■ Exercise instructions:
Your answer should be the lines of the data below that contain "contains".

■ Dataset content:
<<<<

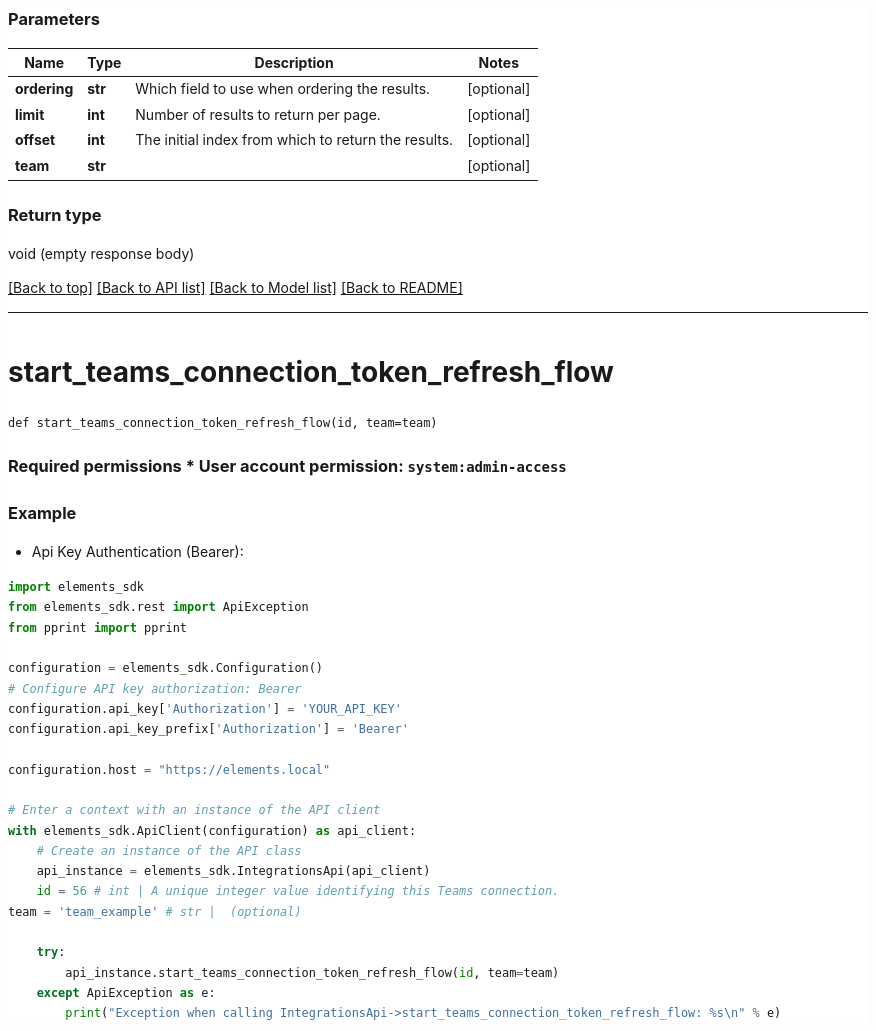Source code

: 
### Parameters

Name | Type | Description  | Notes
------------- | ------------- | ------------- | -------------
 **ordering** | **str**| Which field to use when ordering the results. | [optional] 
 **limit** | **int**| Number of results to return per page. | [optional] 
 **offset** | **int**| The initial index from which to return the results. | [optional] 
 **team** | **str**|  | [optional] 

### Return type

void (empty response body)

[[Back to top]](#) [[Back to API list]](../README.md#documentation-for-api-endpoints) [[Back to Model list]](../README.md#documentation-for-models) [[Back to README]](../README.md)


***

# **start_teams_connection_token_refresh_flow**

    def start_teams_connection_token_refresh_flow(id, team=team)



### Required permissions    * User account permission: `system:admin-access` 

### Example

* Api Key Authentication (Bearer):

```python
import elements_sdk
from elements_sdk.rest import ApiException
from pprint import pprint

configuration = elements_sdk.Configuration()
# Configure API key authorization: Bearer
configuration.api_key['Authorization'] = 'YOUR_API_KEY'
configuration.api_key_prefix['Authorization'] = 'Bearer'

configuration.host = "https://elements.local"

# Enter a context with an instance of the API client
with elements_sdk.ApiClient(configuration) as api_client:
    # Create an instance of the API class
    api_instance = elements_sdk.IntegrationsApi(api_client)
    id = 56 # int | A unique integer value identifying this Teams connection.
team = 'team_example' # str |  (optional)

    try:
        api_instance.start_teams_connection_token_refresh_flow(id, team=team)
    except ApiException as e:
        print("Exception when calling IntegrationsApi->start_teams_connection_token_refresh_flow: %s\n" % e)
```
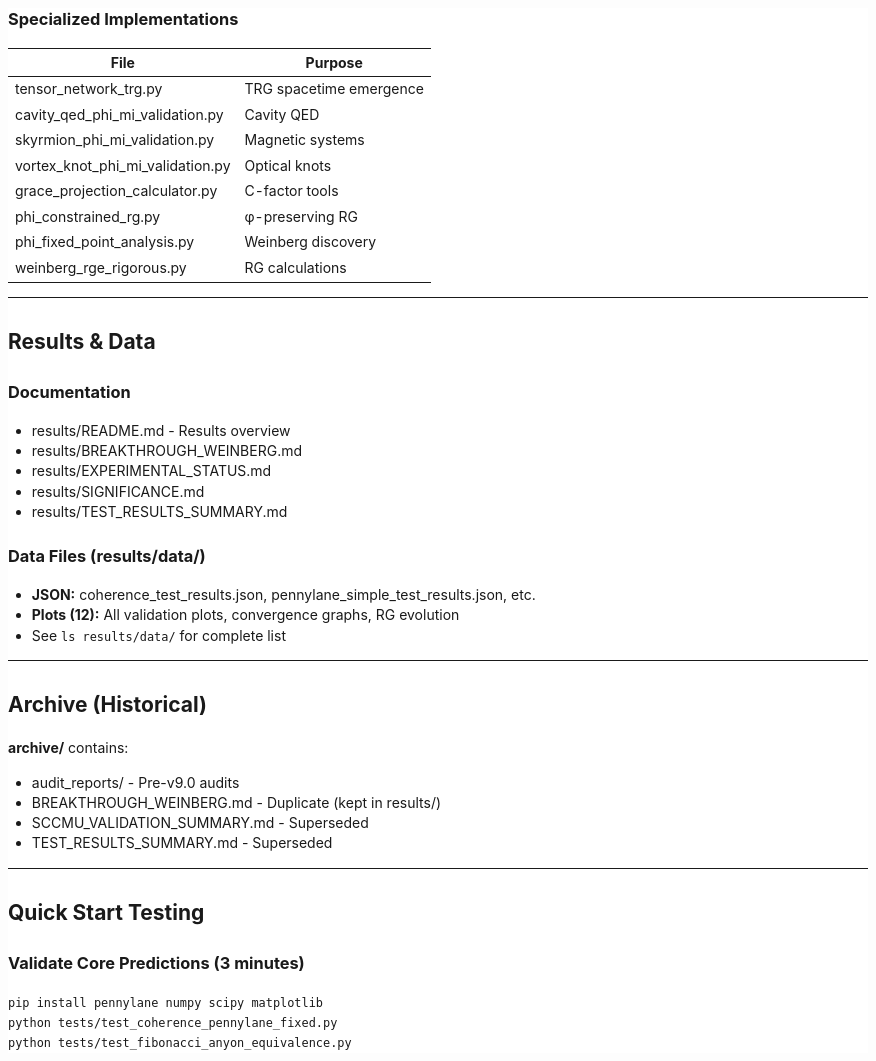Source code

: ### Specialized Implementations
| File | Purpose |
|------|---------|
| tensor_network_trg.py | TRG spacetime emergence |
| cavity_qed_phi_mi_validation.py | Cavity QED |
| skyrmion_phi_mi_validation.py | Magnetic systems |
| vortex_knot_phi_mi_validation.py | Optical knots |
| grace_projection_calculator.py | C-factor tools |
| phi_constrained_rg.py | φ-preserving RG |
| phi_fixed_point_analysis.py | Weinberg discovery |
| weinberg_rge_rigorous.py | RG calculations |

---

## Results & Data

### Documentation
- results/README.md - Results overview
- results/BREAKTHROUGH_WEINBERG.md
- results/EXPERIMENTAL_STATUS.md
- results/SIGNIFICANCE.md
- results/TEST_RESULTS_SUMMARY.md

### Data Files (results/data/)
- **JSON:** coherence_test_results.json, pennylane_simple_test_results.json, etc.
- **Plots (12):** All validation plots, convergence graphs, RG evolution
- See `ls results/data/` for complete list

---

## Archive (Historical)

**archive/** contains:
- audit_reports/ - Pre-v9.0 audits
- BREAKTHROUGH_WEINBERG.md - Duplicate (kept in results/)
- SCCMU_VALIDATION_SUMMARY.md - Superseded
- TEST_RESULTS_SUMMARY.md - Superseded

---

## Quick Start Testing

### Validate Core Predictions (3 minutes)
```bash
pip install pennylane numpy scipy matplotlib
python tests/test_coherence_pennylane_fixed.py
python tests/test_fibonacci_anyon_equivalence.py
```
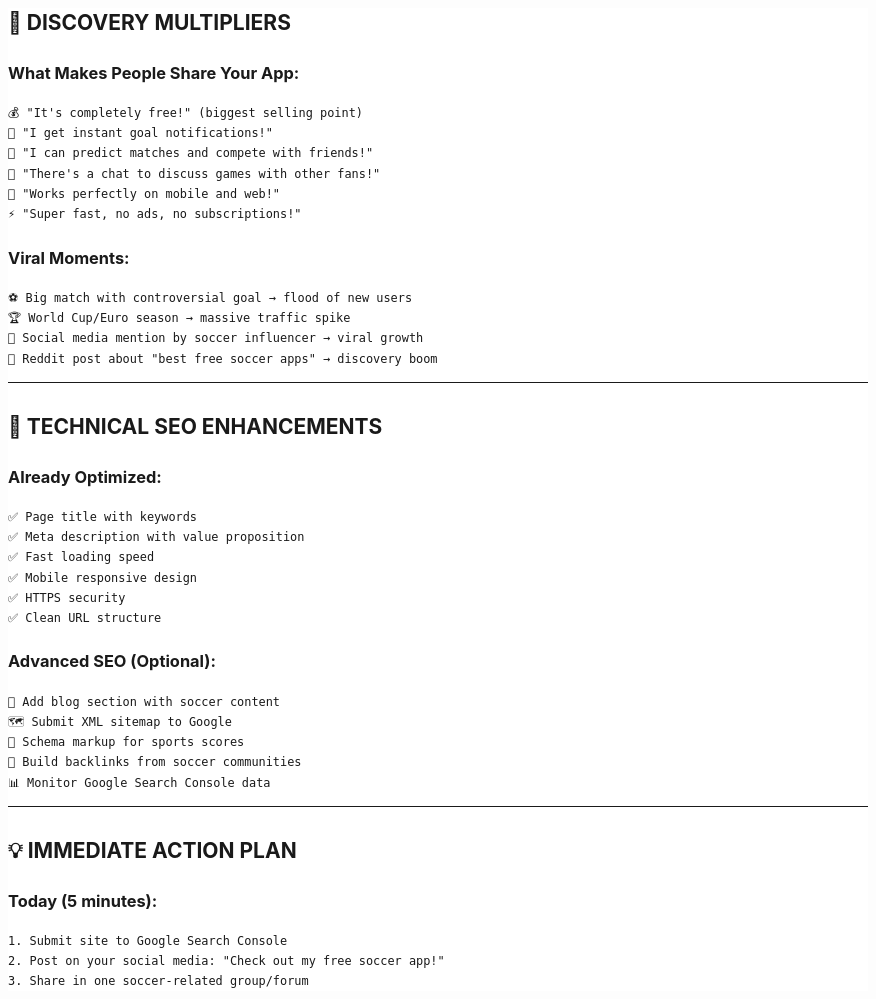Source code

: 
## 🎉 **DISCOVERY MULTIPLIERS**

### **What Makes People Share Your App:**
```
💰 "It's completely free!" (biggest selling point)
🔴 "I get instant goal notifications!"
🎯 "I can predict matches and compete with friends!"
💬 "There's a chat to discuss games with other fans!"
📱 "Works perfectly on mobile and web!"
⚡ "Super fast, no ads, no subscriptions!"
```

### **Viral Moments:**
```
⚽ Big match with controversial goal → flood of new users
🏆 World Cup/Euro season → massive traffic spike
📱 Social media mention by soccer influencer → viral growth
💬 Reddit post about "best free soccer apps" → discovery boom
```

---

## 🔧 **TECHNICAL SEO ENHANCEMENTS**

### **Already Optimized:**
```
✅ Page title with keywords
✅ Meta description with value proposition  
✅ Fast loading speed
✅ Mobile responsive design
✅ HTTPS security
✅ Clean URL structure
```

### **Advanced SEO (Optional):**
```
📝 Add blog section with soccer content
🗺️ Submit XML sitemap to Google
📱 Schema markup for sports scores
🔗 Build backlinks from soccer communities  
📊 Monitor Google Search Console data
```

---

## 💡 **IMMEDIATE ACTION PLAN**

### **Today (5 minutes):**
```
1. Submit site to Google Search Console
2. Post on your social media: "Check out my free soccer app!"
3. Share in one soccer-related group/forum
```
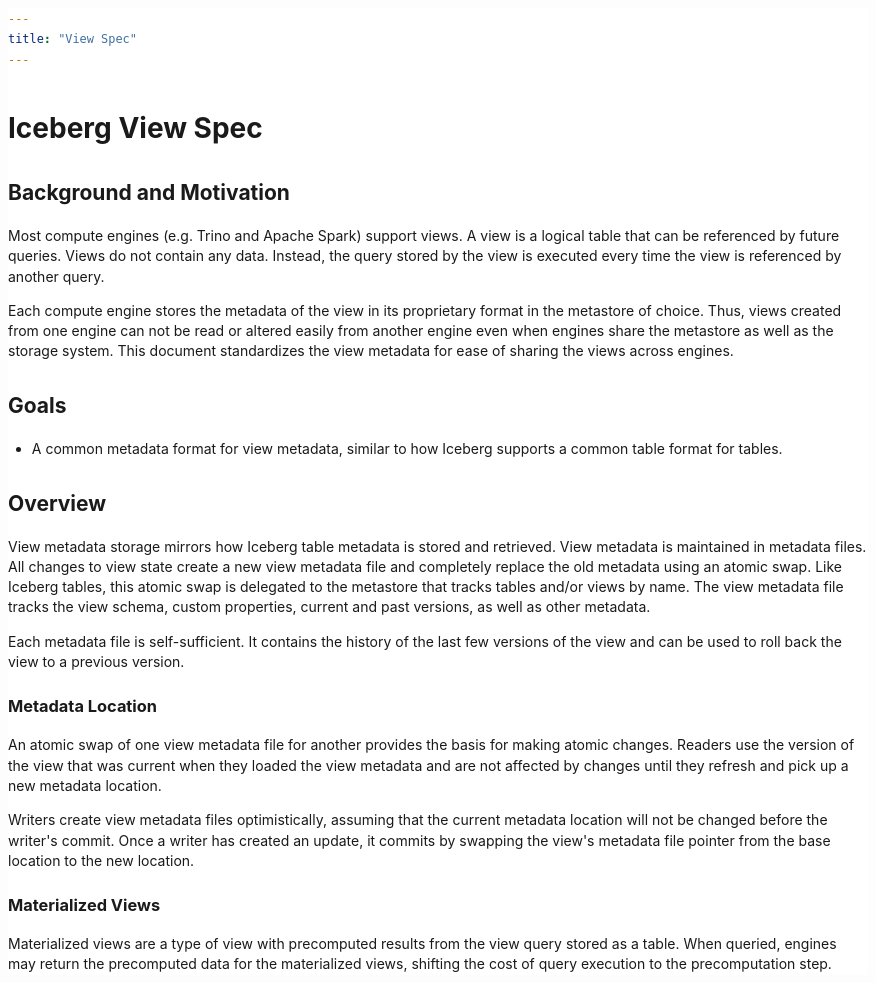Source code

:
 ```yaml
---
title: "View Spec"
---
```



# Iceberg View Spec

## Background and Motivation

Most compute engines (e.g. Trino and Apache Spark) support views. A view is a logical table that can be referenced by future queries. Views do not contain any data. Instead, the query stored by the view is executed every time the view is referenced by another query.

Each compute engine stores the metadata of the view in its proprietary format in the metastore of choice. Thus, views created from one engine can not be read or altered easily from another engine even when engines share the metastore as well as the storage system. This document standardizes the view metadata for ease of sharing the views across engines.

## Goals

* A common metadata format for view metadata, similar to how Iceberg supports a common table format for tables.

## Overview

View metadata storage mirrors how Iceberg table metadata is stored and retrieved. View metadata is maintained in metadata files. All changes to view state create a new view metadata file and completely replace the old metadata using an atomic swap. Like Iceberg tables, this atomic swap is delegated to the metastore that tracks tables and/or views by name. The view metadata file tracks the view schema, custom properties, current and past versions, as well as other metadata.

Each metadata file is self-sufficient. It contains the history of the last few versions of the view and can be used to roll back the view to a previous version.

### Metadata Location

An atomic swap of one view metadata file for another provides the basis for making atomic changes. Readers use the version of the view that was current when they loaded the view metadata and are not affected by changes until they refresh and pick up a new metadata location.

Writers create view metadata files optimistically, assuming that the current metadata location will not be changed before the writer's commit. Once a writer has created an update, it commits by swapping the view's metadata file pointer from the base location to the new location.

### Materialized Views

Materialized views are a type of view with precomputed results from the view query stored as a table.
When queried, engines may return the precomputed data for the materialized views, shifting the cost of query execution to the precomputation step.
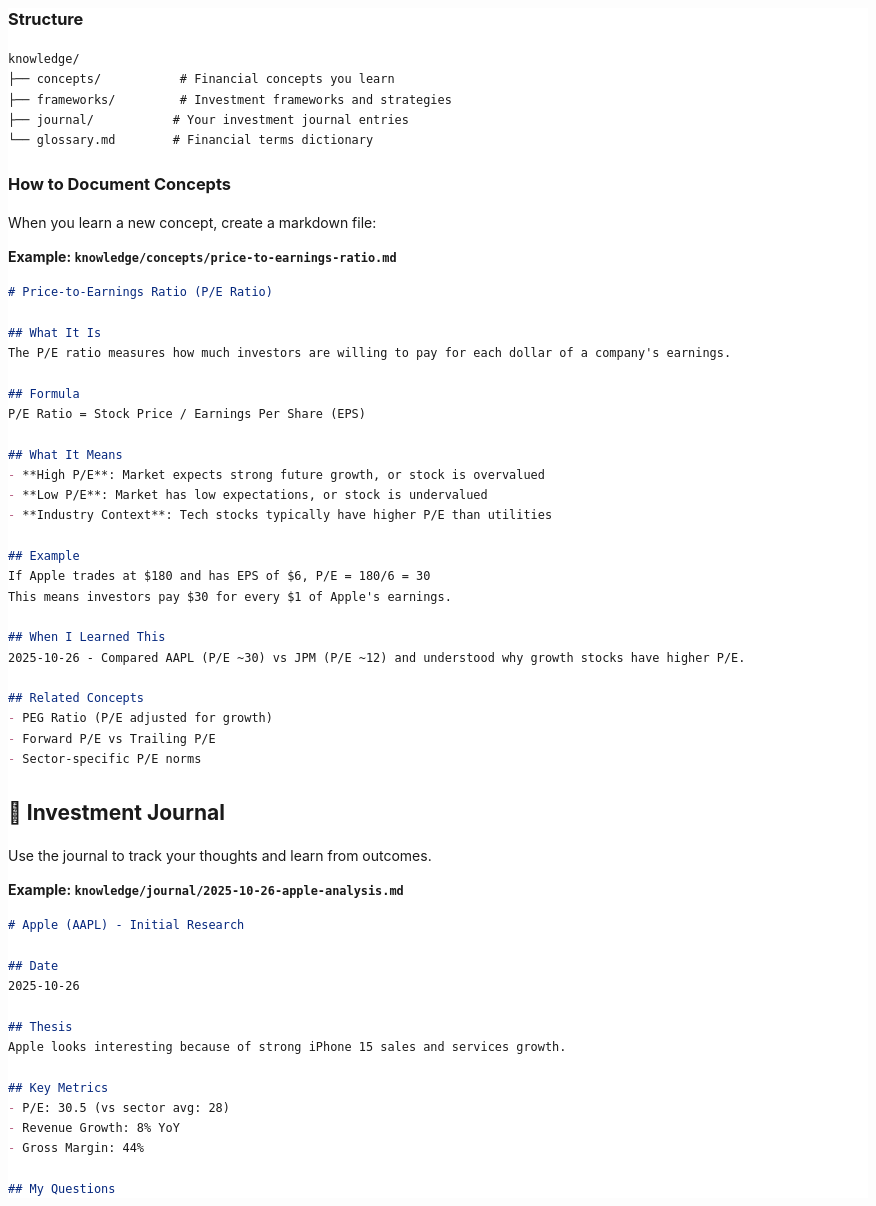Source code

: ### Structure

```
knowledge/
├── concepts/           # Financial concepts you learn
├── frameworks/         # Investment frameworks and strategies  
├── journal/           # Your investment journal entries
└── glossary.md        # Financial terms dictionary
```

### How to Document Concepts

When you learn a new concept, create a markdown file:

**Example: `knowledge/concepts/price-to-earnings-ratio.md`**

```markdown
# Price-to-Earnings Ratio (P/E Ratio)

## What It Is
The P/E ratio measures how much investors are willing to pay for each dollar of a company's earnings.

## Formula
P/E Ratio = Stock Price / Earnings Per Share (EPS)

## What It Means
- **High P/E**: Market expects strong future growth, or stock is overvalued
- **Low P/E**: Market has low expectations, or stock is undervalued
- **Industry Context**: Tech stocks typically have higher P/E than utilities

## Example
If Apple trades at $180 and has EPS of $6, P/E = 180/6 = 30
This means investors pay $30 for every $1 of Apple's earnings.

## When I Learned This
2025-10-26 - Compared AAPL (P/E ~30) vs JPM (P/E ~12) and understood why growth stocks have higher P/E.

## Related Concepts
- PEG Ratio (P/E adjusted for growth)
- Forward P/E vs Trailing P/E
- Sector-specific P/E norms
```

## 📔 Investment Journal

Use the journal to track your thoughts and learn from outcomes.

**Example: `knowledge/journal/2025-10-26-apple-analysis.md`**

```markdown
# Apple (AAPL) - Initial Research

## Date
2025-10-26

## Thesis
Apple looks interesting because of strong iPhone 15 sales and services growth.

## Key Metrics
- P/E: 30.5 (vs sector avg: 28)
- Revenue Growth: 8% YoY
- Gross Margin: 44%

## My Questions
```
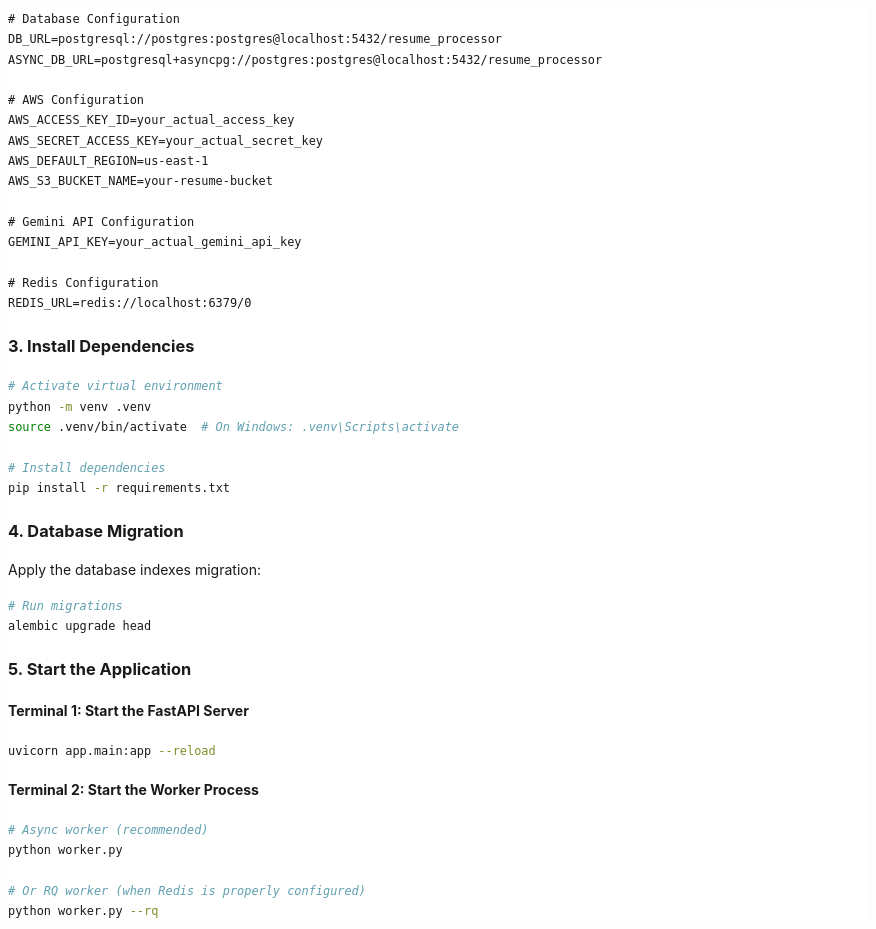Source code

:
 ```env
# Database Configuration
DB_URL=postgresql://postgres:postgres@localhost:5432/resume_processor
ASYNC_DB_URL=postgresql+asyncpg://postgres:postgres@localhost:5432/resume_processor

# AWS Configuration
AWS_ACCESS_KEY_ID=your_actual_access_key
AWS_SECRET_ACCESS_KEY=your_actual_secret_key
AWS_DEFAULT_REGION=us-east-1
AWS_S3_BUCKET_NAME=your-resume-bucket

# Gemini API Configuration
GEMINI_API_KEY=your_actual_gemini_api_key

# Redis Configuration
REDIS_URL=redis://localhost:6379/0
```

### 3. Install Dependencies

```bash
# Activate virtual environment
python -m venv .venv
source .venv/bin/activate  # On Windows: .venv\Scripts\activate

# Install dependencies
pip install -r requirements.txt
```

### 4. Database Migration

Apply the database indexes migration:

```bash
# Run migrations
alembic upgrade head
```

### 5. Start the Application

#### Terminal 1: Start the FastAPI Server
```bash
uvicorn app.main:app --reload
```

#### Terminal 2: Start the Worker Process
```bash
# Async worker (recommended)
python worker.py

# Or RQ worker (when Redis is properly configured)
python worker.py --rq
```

>>>>

■ Exercise result:
**archive/** contains:
Each metadata file is self-sufficient. It contains the history of the last few versions of the view and can be used to roll back the view to a previous version.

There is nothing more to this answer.